There are many theorems conditional on the Riemann Hypothesis (even more the Generalized Riemann Hypothesis), or logically more strongly, many (some? are there any?) conditional theorems logically equivalent to the Riemann Hypothesis. There are probably many more such conditional theorems that we haven't discovered yet.
Given that so many properties of prime numbers are conditional on RH, we conjecture that RH is true because if it isn't, we would have already noticed something weird going on with the primes. In our universe where RH is true, the weirdness does not occur because of (possibly still unnoticed) properties of prime numbers conditional on RH, causing them to behave not weirdly.

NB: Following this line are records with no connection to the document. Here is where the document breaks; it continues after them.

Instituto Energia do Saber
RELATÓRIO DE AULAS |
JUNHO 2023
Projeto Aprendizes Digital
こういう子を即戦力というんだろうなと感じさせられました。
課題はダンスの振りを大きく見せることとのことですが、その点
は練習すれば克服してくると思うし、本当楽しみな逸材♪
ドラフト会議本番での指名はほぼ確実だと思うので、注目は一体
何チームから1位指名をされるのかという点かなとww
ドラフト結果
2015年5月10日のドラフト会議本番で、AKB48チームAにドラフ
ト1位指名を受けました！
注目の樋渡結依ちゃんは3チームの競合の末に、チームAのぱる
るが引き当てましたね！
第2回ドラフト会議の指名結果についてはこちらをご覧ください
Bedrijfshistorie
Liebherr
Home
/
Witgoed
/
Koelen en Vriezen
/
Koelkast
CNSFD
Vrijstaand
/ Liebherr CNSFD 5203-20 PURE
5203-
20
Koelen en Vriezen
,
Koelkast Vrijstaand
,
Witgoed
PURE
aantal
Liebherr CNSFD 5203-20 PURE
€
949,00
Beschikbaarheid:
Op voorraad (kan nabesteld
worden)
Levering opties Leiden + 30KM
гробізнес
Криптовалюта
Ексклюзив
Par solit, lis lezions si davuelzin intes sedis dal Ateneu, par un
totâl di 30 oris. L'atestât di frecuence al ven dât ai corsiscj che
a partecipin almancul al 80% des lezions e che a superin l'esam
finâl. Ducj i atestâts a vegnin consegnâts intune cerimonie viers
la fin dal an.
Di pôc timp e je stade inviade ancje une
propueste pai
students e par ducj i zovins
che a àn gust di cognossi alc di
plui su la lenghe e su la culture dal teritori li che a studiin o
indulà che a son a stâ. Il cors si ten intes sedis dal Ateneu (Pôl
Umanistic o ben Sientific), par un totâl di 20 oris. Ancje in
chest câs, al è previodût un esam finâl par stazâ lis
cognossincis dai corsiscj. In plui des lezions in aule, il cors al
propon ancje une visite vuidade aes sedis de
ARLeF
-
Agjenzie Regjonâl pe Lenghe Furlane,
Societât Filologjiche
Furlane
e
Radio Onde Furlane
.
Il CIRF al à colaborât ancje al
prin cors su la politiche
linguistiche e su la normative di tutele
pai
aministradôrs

We would have noticed something weird going on with primes because we regularly do many things with primes: various cryptography, prime searches, factoring projects.
Important instances of primes not behaving weirdly may still be unnoticed because humans are bad at detecting things not out of the ordinary. Consider using AI trained on existing theorems conditional on RH to discover, or conjecture, more.
Is it true that we've sufficiently investigated (albeit unsystematically) the primes for weirdness? Many proofs conditional on RH can (probably) be turned into computational investigations searching for indirect evidence disproving RH -- evidence suggesting the existence of a counterexample beyond where region where RH has been explicitly verified. Have we done those computations?